__EXTRACT PROVIDED__:
☆ ☆ ☆ ☆

Pre-season friendly, 2/8/97
Watford 1(0)
Scorers: Noel-Williams
Wimbledon 3(2)
Team: Chamberlain, Melvang, Kennedy, Page, Palmer, Mooney, Noel-Williams, Hyde, Lee, Easton, Slater
Subs: Johnson (for Easton), Talboys, Gibbs (for Melvang), Thomas (for Noel-Williams), Ward (for Page)
Scorers: Holdsworth 2, Earle
Snappy headline
Report by Ian Grant


Football is about passion and excitement and tension and disappointment and glory and genius and stupidity and moments of life-shattering ecstasy and moments of equally life-shattering failure. It is not about sitting quietly in the August sun while twenty-two players wander half-heartedly around playing a game that no-one cares about - that's cricket, obviously.

☆ ☆ ☆ ☆

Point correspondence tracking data
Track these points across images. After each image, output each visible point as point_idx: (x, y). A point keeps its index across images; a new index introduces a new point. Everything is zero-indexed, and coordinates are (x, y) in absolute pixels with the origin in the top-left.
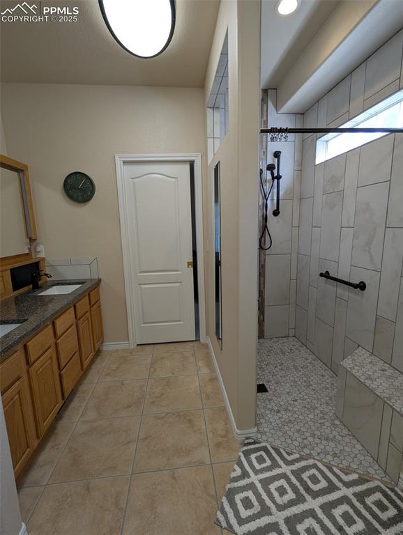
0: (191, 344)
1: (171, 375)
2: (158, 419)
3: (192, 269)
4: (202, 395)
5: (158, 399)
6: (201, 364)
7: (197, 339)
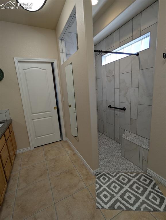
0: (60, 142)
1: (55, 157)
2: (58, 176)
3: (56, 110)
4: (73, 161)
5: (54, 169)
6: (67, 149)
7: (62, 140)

☆ ☆ ☆ ☆

__TASK ITEM A__:
Retype the section of the match report that begins with the words containing "Pre-season friendly, 2/8/97" and ends with "Ward (for Page)".
__TASK ITEM B__:
Shorten the paragraph of the match report that starts "Football is about passion" while keeping its main points.

__EXERCISE RESULT A__:
Pre-season friendly, 2/8/97
Watford 1(0)
Scorers: Noel-Williams
Wimbledon 3(2)
Team: Chamberlain, Melvang, Kennedy, Page, Palmer, Mooney, Noel-Williams, Hyde, Lee, Easton, Slater
Subs: Johnson (for Easton), Talboys, Gibbs (for Melvang), Thomas (for Noel-Williams), Ward (for Page)

__EXERCISE RESULT B__:
Football is about strong feelings: passion, excitement, tension, disappointment, glory, genius, stupidity, and moments of life-shattering ecstasy or failure. It is not about sitting quietly in the August sun while twenty-two players half-heartedly play a game nobody cares about. That's cricket.